**PROBLEM DESCRIPTION**
Copy nothing before the line containing "Årsrapporten er aflagt". Reproduce that line and all that follow, exactly, through the end of the records.

**EXCERPTED RECORDS**
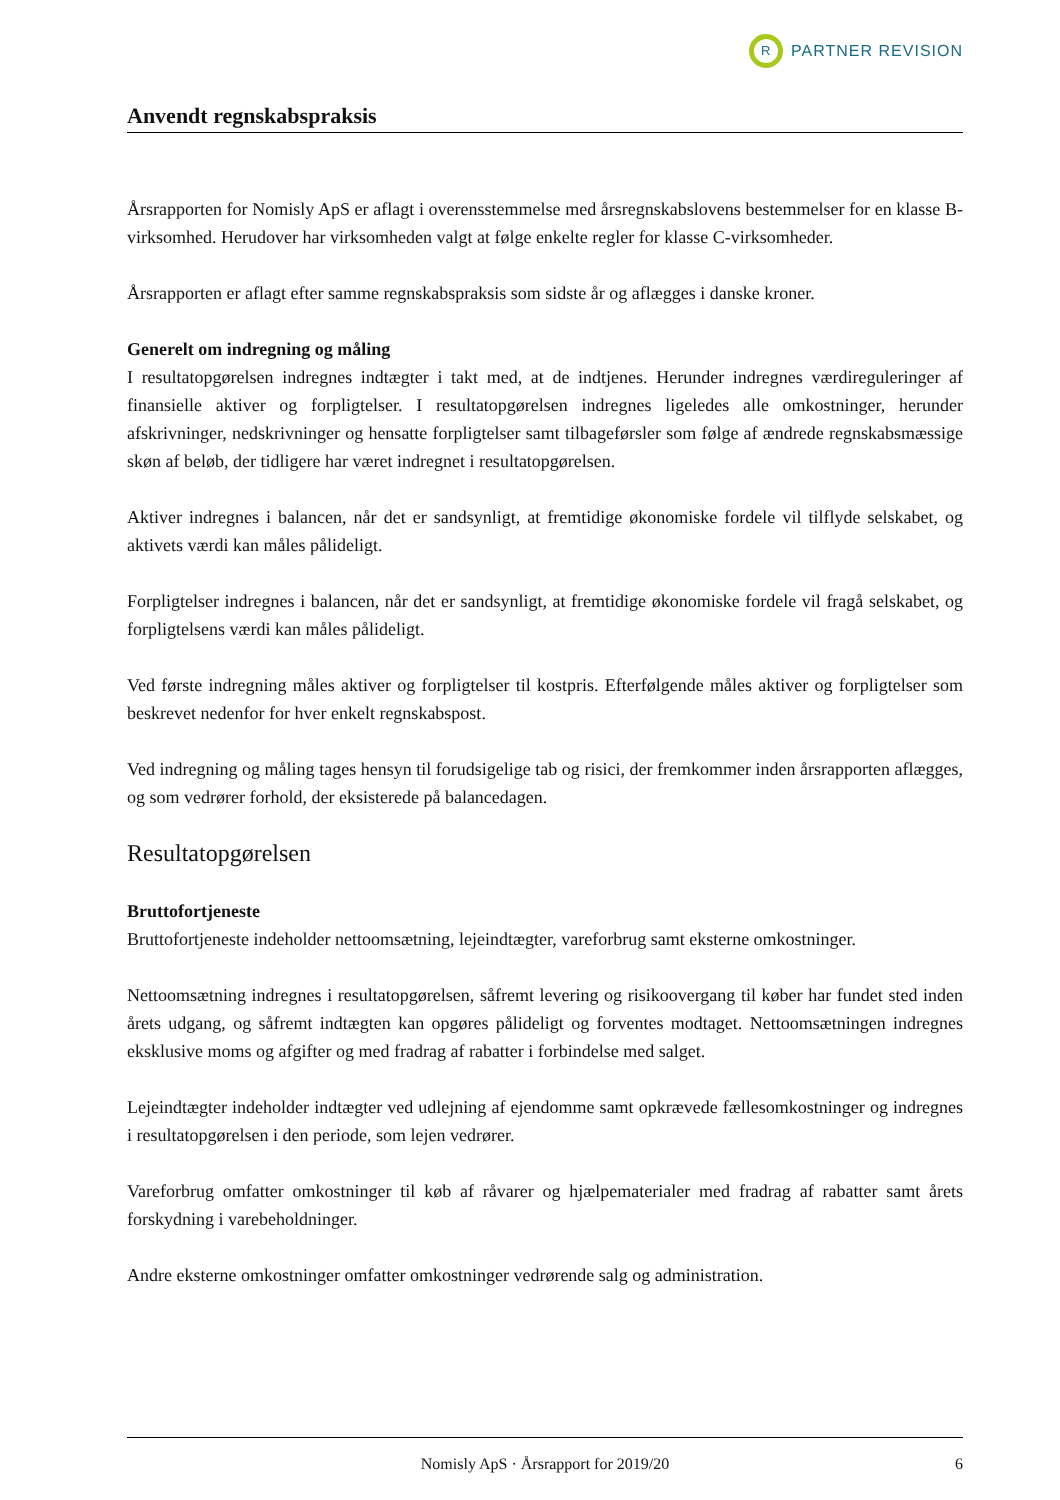R
PARTNER REVISION
Anvendt regnskabspraksis
Årsrapporten for Nomisly ApS er aflagt i overensstemmelse med årsregnskabslovens bestemmelser for en klasse B-virksomhed. Herudover har virksomheden valgt at følge enkelte regler for klasse C-virksomheder.
Årsrapporten er aflagt efter samme regnskabspraksis som sidste år og aflægges i danske kroner.
Generelt om indregning og måling
I resultatopgørelsen indregnes indtægter i takt med, at de indtjenes. Herunder indregnes værdireguleringer af finansielle aktiver og forpligtelser. I resultatopgørelsen indregnes ligeledes alle omkostninger, herunder afskrivninger, nedskrivninger og hensatte forpligtelser samt tilbageførsler som følge af ændrede regnskabsmæssige skøn af beløb, der tidligere har været indregnet i resultatopgørelsen.
Aktiver indregnes i balancen, når det er sandsynligt, at fremtidige økonomiske fordele vil tilflyde selskabet, og aktivets værdi kan måles pålideligt.
Forpligtelser indregnes i balancen, når det er sandsynligt, at fremtidige økonomiske fordele vil fragå selskabet, og forpligtelsens værdi kan måles pålideligt.
Ved første indregning måles aktiver og forpligtelser til kostpris. Efterfølgende måles aktiver og forpligtelser som beskrevet nedenfor for hver enkelt regnskabspost.
Ved indregning og måling tages hensyn til forudsigelige tab og risici, der fremkommer inden årsrapporten aflægges, og som vedrører forhold, der eksisterede på balancedagen.
Resultatopgørelsen
Bruttofortjeneste
Bruttofortjeneste indeholder nettoomsætning, lejeindtægter, vareforbrug samt eksterne omkostninger.
Nettoomsætning indregnes i resultatopgørelsen, såfremt levering og risikoovergang til køber har fundet sted inden årets udgang, og såfremt indtægten kan opgøres pålideligt og forventes modtaget. Nettoomsætningen indregnes eksklusive moms og afgifter og med fradrag af rabatter i forbindelse med salget.
Lejeindtægter indeholder indtægter ved udlejning af ejendomme samt opkrævede fællesomkostninger og indregnes i resultatopgørelsen i den periode, som lejen vedrører.
Vareforbrug omfatter omkostninger til køb af råvarer og hjælpematerialer med fradrag af rabatter samt årets forskydning i varebeholdninger.
Andre eksterne omkostninger omfatter omkostninger vedrørende salg og administration.
Nomisly ApS · Årsrapport for 2019/20 6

**TASK RESULT**
Årsrapporten er aflagt efter samme regnskabspraksis som sidste år og aflægges i danske kroner.
Generelt om indregning og måling
I resultatopgørelsen indregnes indtægter i takt med, at de indtjenes. Herunder indregnes værdireguleringer af finansielle aktiver og forpligtelser. I resultatopgørelsen indregnes ligeledes alle omkostninger, herunder afskrivninger, nedskrivninger og hensatte forpligtelser samt tilbageførsler som følge af ændrede regnskabsmæssige skøn af beløb, der tidligere har været indregnet i resultatopgørelsen.
Aktiver indregnes i balancen, når det er sandsynligt, at fremtidige økonomiske fordele vil tilflyde selskabet, og aktivets værdi kan måles pålideligt.
Forpligtelser indregnes i balancen, når det er sandsynligt, at fremtidige økonomiske fordele vil fragå selskabet, og forpligtelsens værdi kan måles pålideligt.
Ved første indregning måles aktiver og forpligtelser til kostpris. Efterfølgende måles aktiver og forpligtelser som beskrevet nedenfor for hver enkelt regnskabspost.
Ved indregning og måling tages hensyn til forudsigelige tab og risici, der fremkommer inden årsrapporten aflægges, og som vedrører forhold, der eksisterede på balancedagen.
Resultatopgørelsen
Bruttofortjeneste
Bruttofortjeneste indeholder nettoomsætning, lejeindtægter, vareforbrug samt eksterne omkostninger.
Nettoomsætning indregnes i resultatopgørelsen, såfremt levering og risikoovergang til køber har fundet sted inden årets udgang, og såfremt indtægten kan opgøres pålideligt og forventes modtaget. Nettoomsætningen indregnes eksklusive moms og afgifter og med fradrag af rabatter i forbindelse med salget.
Lejeindtægter indeholder indtægter ved udlejning af ejendomme samt opkrævede fællesomkostninger og indregnes i resultatopgørelsen i den periode, som lejen vedrører.
Vareforbrug omfatter omkostninger til køb af råvarer og hjælpematerialer med fradrag af rabatter samt årets forskydning i varebeholdninger.
Andre eksterne omkostninger omfatter omkostninger vedrørende salg og administration.
Nomisly ApS · Årsrapport for 2019/20 6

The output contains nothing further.